The Kadima party leader's remarks came as the country's new parliament was sworn in.

"[We will do] whatever is needed to deal with the terrorists and their dispatchers," he said.

"Today, with all its pain, is a celebration of the power of  Israeli democracy which we will not allow to be derailed by anyone."

Hamas dilemma

Shimon Peres, the Labour party leader and first of the 122 Knesset members sworn in, said the bombing would not stop Israel's democratic process.

"We are meeting today to show that nothing will hurt our ability or divert us from our path," he said.

Peres also reiterated that the Palestinians' Hamas-led government must renounce violence and recognise Israel's existence.

"[Hamas] does not recognise signed agreements, so what's the point of signing other agreements?" he added.

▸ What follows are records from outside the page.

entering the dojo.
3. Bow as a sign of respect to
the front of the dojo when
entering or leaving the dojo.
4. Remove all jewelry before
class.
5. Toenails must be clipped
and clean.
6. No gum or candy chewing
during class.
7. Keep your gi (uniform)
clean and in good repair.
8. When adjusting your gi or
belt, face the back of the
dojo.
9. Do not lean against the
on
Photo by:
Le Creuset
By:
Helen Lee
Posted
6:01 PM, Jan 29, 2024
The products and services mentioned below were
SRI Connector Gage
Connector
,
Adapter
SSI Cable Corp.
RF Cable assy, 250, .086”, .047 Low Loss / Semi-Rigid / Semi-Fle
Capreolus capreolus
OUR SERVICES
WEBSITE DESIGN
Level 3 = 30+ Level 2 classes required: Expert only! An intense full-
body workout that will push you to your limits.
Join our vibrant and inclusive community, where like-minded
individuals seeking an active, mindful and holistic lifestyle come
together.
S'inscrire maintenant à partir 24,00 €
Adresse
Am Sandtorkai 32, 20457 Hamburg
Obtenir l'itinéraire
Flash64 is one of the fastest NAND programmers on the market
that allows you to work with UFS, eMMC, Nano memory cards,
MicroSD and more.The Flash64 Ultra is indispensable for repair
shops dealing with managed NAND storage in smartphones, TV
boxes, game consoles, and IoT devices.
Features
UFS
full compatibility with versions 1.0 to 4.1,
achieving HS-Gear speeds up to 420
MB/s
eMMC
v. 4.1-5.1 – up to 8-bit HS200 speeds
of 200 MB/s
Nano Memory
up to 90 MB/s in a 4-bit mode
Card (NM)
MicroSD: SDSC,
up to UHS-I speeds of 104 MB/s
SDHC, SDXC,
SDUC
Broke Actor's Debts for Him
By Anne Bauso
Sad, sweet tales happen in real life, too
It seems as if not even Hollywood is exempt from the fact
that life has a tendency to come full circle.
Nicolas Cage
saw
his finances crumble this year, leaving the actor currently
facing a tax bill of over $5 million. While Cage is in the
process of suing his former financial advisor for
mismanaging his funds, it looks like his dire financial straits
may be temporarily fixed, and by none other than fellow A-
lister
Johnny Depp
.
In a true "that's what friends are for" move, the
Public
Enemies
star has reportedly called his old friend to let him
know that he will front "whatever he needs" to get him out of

Sami Abu Zuhru, Hamas's official spokesman, had said earlier that the Tel Aviv attack was an act of self-defence in response to what he called "continued Israeli crimes against our people".

Political shift

Olmert's Kadima party won 29 of the 120 seats in a March 28 election on a platform of finalising Israel's borders - with or without Palestinian agreement - and now faces forming a coalition.

 

He has until May 4 to present a new government line-up for parliamentary approval and confirm his position as prime minister.

 

Apart from Peres' Labour party and the Pensioners party, Olmert needs to secure at least another six seats to exercise a minimum majority of 61 MPs. 

 

The ultra-Orthodox Shas and Yisrael Beitenu parties are probable coalition partners.

 

After the March 28 election, two-thirds of Israel's members of parliament were centrist of left-wing. The parliament had previously been dominated by the right-wing.